A photo of a laptop with two people hands in frame, one is using the touchpad and the other is pointing to the screen. In this context, the image is intended to convey humans scrutinising something on the laptop carefully.The reassurance of ‘the human in the loop’ can be found in many places: in vendor marketing, institutional policies, and in wider discourse around AI. It’s become the standard response to concerns about AI making consequential decisions. 

But what does it mean in practice? If a marker glances at AI-generated feedback and clicks “accept”, was a human meaningfully in the loop? If an admissions adviser reviews an AI recommendation under time pressure, with no easy way to see how it was produced, can they realistically contest it?  

The encouraging news is that good practice is already emerging. Across the sector, many institutions and individuals are thinking carefully about where human judgement needs to sit and what form it needs to take. What could be developed further is a shared set of practical tools — rules, examples, checklists, review processes, etc. — that help institutions tell the difference between meaningful oversight and a tick-box review. 

We think our next pilot could help build exactly that — and we want to consult with members before finalising the design. 

A different kind of pilot 

Our pilots have evolved alongside the sector and the market. When access to AI tools was scarce, it made sense for pilots to introduce new products, usually with free licences attached. Some of the conditions that made that model work well have changed: most colleges and universities now hold licences for relevant tools, the sector has enough adoption experience to know which products are effective, and the question members are asking has shifted from “is this tool any good?” to “how do we use AI well?” 

The free licence itself has also become less of a gift than it initially seems. A licence may be free to the participant, but integrating a new product is never free to the institution. It brings training needs, due diligence and risk assessments, and the work of building a new vendor relationship — costs that land before there’s a weight of evidence the tool suits the use case.  

This has been one of the most significant challenges for the pilots, with months of approvals standing between sign-up and substantive work. And when an institution does that work alone and then finds the tool isn’t quite right for them, it has little to show for the effort. 

Our current proposal is designed to avoid these issues in three ways. First, participants would work with AI-enabled tools they already have access to, rather than being asked to adopt something new. The focus would be on the features and use cases where institutions want more confidence: where AI functionality is available but not yet used, used cautiously, or not used as effectively as it could be. Second, discovery — working out what meaningful human oversight looks like, what policies and processes it requires, and how to evaluate it — would be treated as valuable work in its own right, not as a hurdle to clear before the “real” pilot begins. Third, the thinking would be done together: institutions developing their governance approaches in parallel, with peer support and shared templates, rather than each rebuilding from scratch behind its own walls. The artefacts the cohort co-produces could then become resources for the whole sector. 

At this stage, we are proposing a two-phase model, with a deliberate dividing line between discovery and practice. 

Phase A — Discovery 

In the proposed model, Phase A would be a structured programme of workshops for member colleges and universities. Together we would explore what “human in the loop” means across different contexts, and what institutions need in order to make human oversight meaningful rather than tokenistic.

#### [EXERCISE INSTRUCTIONS]
1. Copy out the passage from the piece on human oversight of AI that begins at the words "This has been" and stops after the words "for the effort.".
2. In the piece on human oversight of AI, what has become the standard response to concerns about AI making consequential decisions?

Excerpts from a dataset
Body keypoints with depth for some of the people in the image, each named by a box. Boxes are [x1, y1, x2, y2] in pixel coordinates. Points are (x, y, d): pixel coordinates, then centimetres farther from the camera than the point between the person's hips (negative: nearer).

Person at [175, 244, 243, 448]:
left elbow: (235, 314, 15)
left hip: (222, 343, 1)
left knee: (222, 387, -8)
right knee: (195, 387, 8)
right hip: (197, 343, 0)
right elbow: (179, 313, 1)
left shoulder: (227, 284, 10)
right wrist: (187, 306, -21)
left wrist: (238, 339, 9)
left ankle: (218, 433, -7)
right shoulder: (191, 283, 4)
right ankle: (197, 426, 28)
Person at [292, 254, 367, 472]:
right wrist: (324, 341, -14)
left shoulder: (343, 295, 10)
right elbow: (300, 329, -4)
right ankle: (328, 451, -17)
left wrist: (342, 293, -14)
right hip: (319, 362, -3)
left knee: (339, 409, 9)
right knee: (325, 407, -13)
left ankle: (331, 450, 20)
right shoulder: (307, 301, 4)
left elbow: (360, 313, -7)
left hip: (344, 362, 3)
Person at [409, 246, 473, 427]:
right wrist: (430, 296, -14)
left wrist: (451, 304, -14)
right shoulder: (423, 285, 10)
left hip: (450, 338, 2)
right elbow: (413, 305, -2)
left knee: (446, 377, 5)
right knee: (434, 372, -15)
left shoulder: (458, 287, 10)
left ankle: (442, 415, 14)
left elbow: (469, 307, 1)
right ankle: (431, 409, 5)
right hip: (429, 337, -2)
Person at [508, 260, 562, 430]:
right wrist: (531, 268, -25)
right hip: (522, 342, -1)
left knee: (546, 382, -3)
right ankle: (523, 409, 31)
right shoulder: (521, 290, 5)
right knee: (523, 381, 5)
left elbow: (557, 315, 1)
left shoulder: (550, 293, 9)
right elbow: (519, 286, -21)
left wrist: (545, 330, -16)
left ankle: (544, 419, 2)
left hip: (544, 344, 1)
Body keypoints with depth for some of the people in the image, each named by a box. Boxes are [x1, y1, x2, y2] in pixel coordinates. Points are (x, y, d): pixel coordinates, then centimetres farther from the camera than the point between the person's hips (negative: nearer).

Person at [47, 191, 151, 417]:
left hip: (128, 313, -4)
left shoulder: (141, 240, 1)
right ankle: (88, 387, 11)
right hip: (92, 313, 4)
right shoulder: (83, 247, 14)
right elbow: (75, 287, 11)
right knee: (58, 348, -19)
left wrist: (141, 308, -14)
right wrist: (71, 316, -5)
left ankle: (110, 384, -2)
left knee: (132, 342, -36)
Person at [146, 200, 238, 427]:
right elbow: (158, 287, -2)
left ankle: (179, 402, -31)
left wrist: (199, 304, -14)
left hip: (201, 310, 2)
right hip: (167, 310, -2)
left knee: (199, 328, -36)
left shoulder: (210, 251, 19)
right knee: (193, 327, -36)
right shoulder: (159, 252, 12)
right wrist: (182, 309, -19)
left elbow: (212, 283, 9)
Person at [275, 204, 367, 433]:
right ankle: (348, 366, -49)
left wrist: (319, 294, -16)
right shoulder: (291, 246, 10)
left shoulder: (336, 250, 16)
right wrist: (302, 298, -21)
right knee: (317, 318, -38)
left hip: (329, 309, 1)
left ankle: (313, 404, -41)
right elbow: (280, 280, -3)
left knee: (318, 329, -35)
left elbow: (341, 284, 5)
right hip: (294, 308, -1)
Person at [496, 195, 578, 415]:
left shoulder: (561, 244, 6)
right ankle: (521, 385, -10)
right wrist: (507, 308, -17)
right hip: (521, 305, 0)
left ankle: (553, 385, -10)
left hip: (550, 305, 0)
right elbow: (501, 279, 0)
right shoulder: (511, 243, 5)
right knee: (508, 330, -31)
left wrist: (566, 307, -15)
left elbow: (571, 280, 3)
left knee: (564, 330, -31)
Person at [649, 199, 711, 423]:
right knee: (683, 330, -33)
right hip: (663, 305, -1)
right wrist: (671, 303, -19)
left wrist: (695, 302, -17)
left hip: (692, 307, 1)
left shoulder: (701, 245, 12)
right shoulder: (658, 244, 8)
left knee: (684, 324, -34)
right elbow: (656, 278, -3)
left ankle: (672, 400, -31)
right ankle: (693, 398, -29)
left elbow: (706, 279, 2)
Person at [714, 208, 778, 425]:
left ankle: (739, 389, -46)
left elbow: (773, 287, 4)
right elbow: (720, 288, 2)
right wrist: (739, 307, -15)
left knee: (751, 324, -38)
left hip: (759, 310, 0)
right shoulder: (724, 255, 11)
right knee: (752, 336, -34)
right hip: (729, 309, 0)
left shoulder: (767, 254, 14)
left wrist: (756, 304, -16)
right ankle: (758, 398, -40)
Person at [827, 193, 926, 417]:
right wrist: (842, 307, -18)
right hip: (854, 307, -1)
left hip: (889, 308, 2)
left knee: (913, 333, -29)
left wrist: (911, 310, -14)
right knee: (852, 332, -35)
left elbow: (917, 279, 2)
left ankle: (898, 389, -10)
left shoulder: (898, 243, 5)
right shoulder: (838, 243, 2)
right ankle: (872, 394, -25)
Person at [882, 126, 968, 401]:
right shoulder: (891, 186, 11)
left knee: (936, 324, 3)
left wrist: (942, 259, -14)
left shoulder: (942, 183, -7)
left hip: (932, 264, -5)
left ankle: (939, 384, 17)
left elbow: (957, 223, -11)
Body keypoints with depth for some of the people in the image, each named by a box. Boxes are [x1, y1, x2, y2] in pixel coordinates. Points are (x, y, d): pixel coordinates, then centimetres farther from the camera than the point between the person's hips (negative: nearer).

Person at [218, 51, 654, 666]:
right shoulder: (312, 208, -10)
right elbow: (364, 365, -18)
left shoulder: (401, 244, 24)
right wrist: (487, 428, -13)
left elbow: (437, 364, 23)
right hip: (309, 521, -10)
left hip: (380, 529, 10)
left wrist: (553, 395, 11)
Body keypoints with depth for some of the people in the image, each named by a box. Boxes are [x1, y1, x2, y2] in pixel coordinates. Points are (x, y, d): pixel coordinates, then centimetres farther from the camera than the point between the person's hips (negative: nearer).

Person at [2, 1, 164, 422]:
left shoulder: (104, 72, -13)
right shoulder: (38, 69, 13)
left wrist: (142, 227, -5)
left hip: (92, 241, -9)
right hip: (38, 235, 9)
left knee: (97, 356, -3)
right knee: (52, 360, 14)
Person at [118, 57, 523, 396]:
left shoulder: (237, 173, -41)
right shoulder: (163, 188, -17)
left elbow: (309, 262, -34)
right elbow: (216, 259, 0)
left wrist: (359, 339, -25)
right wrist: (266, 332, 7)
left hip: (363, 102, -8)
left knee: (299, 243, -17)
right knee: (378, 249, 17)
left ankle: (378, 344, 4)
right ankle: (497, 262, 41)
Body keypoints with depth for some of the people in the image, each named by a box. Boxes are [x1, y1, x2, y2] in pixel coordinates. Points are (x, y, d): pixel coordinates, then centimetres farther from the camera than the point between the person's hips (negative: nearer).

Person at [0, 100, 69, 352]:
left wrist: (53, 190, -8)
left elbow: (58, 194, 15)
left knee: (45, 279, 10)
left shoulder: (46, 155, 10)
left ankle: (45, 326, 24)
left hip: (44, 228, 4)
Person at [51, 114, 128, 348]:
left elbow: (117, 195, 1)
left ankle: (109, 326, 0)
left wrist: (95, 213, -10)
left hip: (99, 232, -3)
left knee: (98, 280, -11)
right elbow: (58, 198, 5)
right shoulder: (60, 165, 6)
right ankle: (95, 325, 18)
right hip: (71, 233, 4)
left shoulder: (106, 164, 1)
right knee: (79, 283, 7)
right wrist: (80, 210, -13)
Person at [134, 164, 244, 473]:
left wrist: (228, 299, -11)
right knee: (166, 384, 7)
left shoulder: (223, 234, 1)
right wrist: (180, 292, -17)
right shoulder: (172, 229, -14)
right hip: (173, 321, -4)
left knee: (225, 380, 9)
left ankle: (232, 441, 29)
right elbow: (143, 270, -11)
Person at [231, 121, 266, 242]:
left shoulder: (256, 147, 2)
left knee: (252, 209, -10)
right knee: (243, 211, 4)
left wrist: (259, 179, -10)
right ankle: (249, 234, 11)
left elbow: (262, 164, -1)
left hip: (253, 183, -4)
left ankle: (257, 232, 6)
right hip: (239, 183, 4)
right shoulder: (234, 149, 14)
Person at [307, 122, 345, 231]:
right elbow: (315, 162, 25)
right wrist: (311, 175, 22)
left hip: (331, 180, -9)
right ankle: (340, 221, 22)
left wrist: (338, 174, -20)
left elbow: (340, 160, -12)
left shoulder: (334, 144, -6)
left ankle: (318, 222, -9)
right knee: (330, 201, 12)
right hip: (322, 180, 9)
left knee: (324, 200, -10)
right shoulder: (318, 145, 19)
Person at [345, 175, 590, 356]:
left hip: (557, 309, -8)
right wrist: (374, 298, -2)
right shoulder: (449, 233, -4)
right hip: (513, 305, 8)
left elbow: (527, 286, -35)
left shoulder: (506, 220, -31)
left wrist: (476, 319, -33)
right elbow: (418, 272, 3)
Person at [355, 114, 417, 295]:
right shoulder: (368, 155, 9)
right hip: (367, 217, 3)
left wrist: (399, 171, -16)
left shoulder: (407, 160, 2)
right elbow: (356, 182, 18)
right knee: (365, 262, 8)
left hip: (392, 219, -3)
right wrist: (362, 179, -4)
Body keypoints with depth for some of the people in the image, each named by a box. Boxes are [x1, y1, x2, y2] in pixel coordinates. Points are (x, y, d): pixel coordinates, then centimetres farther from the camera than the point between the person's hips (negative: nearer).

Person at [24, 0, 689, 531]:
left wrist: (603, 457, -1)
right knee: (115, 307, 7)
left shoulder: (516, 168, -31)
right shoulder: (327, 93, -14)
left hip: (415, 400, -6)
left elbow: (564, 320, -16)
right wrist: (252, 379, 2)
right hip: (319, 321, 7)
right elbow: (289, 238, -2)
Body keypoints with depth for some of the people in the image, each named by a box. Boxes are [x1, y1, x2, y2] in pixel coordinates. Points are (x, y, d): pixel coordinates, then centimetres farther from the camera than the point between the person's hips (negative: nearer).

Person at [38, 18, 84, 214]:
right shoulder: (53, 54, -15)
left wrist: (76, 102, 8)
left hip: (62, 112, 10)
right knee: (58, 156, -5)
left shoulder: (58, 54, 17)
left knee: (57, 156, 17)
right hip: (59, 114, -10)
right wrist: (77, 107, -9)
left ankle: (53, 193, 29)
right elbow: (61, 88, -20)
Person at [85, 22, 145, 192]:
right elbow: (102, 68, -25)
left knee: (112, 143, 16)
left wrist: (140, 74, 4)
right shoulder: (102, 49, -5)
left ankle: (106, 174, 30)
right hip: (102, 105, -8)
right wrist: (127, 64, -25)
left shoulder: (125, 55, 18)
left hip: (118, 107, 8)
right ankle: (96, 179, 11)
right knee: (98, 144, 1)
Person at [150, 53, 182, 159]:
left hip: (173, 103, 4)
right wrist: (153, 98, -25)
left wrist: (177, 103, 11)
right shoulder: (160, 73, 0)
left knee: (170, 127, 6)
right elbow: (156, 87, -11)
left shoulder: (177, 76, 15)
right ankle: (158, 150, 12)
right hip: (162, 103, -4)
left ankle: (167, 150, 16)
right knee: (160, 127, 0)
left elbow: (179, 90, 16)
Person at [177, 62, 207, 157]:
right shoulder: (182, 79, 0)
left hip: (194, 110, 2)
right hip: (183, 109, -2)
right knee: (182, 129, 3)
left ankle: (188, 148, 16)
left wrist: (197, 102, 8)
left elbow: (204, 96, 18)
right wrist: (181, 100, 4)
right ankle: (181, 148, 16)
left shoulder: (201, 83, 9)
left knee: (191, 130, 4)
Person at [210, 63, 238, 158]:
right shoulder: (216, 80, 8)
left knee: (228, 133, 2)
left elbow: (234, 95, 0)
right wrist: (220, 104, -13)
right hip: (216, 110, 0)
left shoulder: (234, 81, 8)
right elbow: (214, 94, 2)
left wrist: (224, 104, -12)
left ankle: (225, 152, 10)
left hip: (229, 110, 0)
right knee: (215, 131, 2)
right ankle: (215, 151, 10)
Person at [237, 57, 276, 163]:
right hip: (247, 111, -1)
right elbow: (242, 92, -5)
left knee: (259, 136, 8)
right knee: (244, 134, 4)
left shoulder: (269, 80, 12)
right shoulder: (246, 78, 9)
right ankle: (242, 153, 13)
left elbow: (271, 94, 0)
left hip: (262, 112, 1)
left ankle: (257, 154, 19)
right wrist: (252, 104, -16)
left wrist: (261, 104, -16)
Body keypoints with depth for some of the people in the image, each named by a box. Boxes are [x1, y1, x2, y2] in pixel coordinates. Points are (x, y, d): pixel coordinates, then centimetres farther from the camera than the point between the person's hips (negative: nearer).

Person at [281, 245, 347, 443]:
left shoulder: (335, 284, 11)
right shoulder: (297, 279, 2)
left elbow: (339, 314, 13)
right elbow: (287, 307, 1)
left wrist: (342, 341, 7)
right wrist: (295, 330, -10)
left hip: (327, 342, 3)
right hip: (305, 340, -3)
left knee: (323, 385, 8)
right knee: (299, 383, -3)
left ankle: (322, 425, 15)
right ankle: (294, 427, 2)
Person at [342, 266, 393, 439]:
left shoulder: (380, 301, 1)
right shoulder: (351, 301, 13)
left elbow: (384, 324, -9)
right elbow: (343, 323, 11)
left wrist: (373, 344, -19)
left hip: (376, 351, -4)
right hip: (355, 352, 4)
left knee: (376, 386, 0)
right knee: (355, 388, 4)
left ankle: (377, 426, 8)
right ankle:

#### [TASK SOLUTIONS]
1.
This has been one of the most significant challenges for the pilots, with months of approvals standing between sign-up and substantive work. And when an institution does that work alone and then finds the tool isn’t quite right for them, it has little to show for the effort.

2. The reassurance of "the human in the loop."